By Joe Montero
Economics writer for The Guardian and policy director at the Centre for Future Work, Greg Jericho, is right to counter the Reserve Bank of Australia (RBA) deputy governor assertion that the economy is over heated and needs slowing. Andrew Hauser made this comment in during speech last week at an event of the Economic Society of Australia. Greg Jericho was also right to back Australian Treasurer Jim Chalmer’s retort that the economy doesn’t need slowing.
The obvious implication here is that the economy is not performing well. Understanding this is important because this leads towards appreciating hat must be done to turn it around.
The RBA deputy governor followed the claim that Australians are spending too much money on their everyday needs and the economy cannot sustain this. Too much spending causes inflation. Spending must be cut back to stop this. One way to so it is to raise the interest rate and force less consumer spending and more investment.
As Jericho points out, the data says the opposite is happening. Consumption spending is going backwards. Australia has not recovered to pre-pandemic effective demand, and it was not particularly strong then. This is an even bigger problem when much of this concerns services. Australia is now largely a service economy. The bulk of manufactured higher cost goods are now important. This means higher prices than would otherwise have been the case. Interest rated were then being cut.

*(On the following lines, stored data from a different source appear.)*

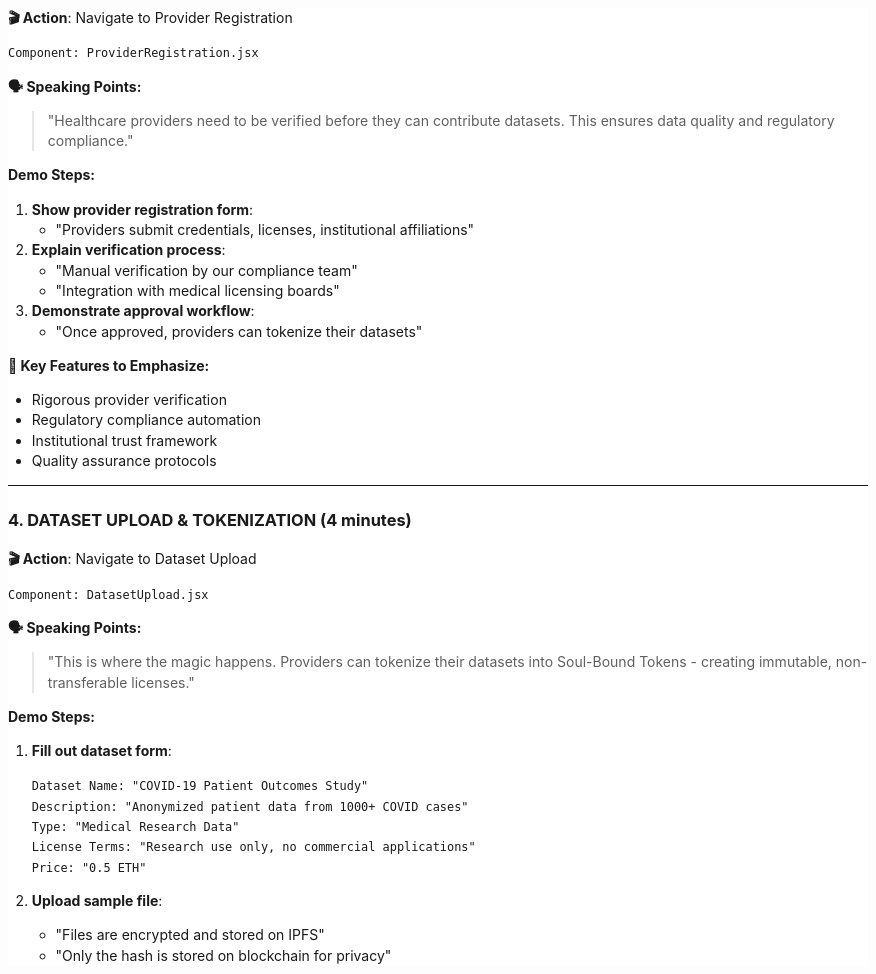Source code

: **🎬 Action**: Navigate to Provider Registration

```
Component: ProviderRegistration.jsx
```

**🗣️ Speaking Points:**

> "Healthcare providers need to be verified before they can contribute datasets. This ensures data quality and regulatory compliance."

**Demo Steps:**

1. **Show provider registration form**:
   - "Providers submit credentials, licenses, institutional affiliations"
2. **Explain verification process**:
   - "Manual verification by our compliance team"
   - "Integration with medical licensing boards"
3. **Demonstrate approval workflow**:
   - "Once approved, providers can tokenize their datasets"

**🔑 Key Features to Emphasize:**

- Rigorous provider verification
- Regulatory compliance automation
- Institutional trust framework
- Quality assurance protocols

---

### **4. DATASET UPLOAD & TOKENIZATION (4 minutes)**

**🎬 Action**: Navigate to Dataset Upload

```
Component: DatasetUpload.jsx
```

**🗣️ Speaking Points:**

> "This is where the magic happens. Providers can tokenize their datasets into Soul-Bound Tokens - creating immutable, non-transferable licenses."

**Demo Steps:**

1. **Fill out dataset form**:

   ```
   Dataset Name: "COVID-19 Patient Outcomes Study"
   Description: "Anonymized patient data from 1000+ COVID cases"
   Type: "Medical Research Data"
   License Terms: "Research use only, no commercial applications"
   Price: "0.5 ETH"
   ```

2. **Upload sample file**:

   - "Files are encrypted and stored on IPFS"
   - "Only the hash is stored on blockchain for privacy"
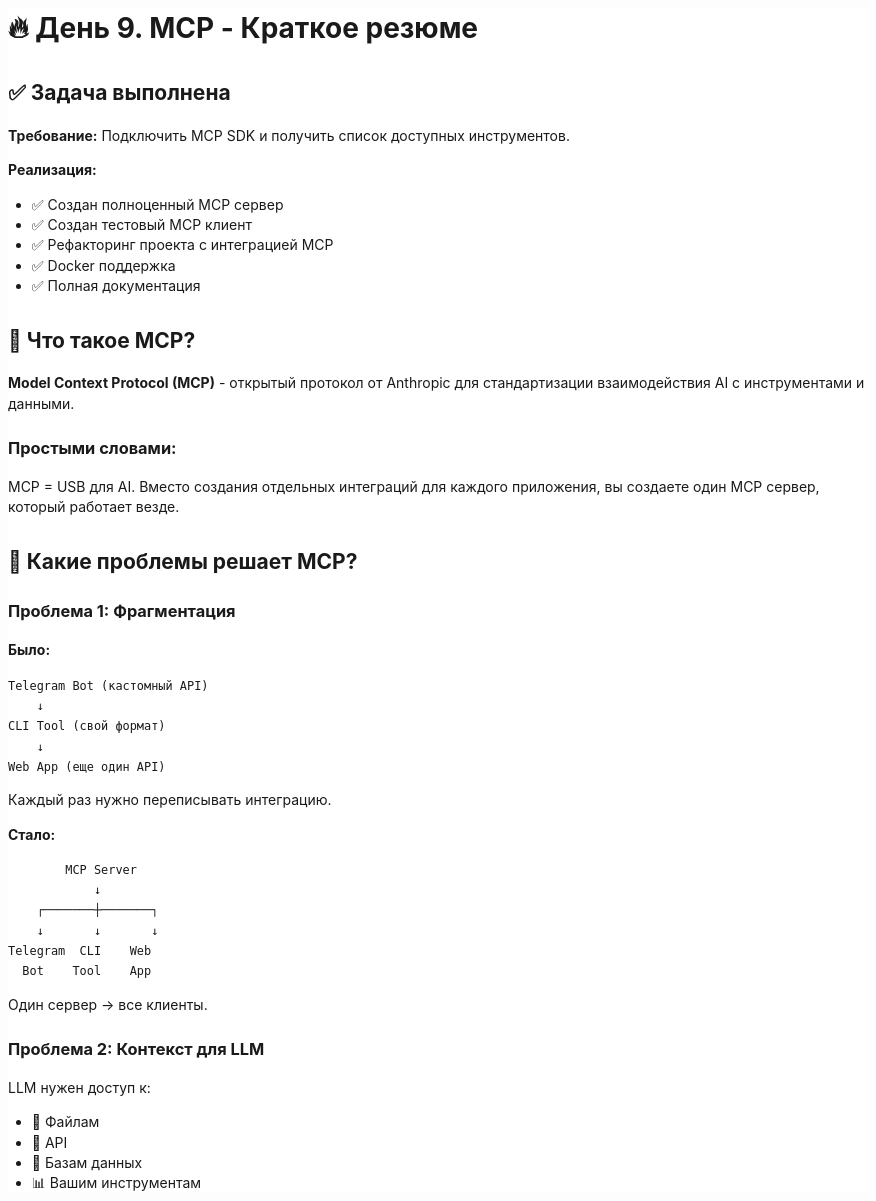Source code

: # 🔥 День 9. MCP - Краткое резюме

## ✅ Задача выполнена

**Требование:** Подключить MCP SDK и получить список доступных инструментов.

**Реализация:** 
- ✅ Создан полноценный MCP сервер
- ✅ Создан тестовый MCP клиент
- ✅ Рефакторинг проекта с интеграцией MCP
- ✅ Docker поддержка
- ✅ Полная документация

## 🎯 Что такое MCP?

**Model Context Protocol (MCP)** - открытый протокол от Anthropic для стандартизации взаимодействия AI с инструментами и данными.

### Простыми словами:
MCP = USB для AI. Вместо создания отдельных интеграций для каждого приложения, вы создаете один MCP сервер, который работает везде.

## 🔧 Какие проблемы решает MCP?

### Проблема 1: Фрагментация
**Было:**
```
Telegram Bot (кастомный API)
    ↓
CLI Tool (свой формат)
    ↓
Web App (еще один API)
```
Каждый раз нужно переписывать интеграцию.

**Стало:**
```
        MCP Server
            ↓
    ┌───────┼───────┐
    ↓       ↓       ↓
Telegram  CLI    Web
  Bot    Tool    App
```
Один сервер → все клиенты.

### Проблема 2: Контекст для LLM
LLM нужен доступ к:
- 📁 Файлам
- 🔧 API
- 💾 Базам данных
- 📊 Вашим инструментам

The RBA misleads by using what people actually spend, rather than the quantity thy spend on as the measurement for demand. They are really talking about effective demand. This distinguishes between what they can spend on from what they would like to spend on. The RBA forgets that the cost of living crisis is real and deepening. It means that a higher proportion of income is spent on essentials and less of discretionary spending. The data shows s shift in the pattern of spending rather than more spending overall if you discount inflation.
Meanwhile wages continue to stagnate. Despite a recent annual rise of 4.1 percent, they remain just a touch above inflation and still a long way behind the rise in prices over the last few years. Real wage growth, which is what the average wage can buy, is well below this, as the graph below illustrates.
This is backed by ongoing stagnation in household income, consumption, and savings.
The graph makes shows a gradual decline in real wages for more than 20 years. The small improvement in 2024 has not been hugely significant and largely explained as the recovery from the Covid lockdown years.
Consider non-mining investment.
You can see that investment has tended to go in the opposite direction. In other words, when real wages are down, the level of investment picks up. This gives us an insight into how the economy is really operating. The much-lauded growth of the economy, and therefore excess in demand, has not been for consumption goods but for investment funds. In the longer run however, investment in the non-mining sectors has been in a slow decline. If the current fall in iron ore and oil prices were factored in, this year’s outcome would be worse.
But we are concerned with non-mining investment here. If we look from the viewpoint of household debt, we see that it is growing gin the log and middle terms.
Household Debt
Although this household debt has seen a decline in 2024, this remains within an already exceedingly high level. The biggest part of this is the cost of housing. It follows that the big area of new investment remains investment in debt. This is obviously not the only type of investment tied to the creation of credit. But it is the most immediately important to households and therefore how far household income will stretch.
Investment is also tied up with the operation of all businesses and government, and these are also mostly financed by debt. Needless to say, these types of debt are significant, alongside household debt. Together, they increase the quantity of the money supply relative to the demand for goods and services when the level of output doesn’t rise or rises at a lower rate, the result is inflation.
The RBA’s spruiking raising the interest rate is to make money more expensive and therefore reduce demand for it on the one hand, and to and to provide a higher return to those who invest in the creation of debt on the other. This is a contradictory approach, which says more about sectional interests and ideology than about managing the economy.
Instead of making the situation worse, it would be much better to do something about the debt problem. This must involve dealing with the excessive cost of housing, and proper regulation of finance to ensure that it goes where it is really needed, not subject to profit through speculation, and this requires adequate public control of and supervision of the finance industry.
Is this too much to ask to ensure the future of the Australian economy and a better life for everyone.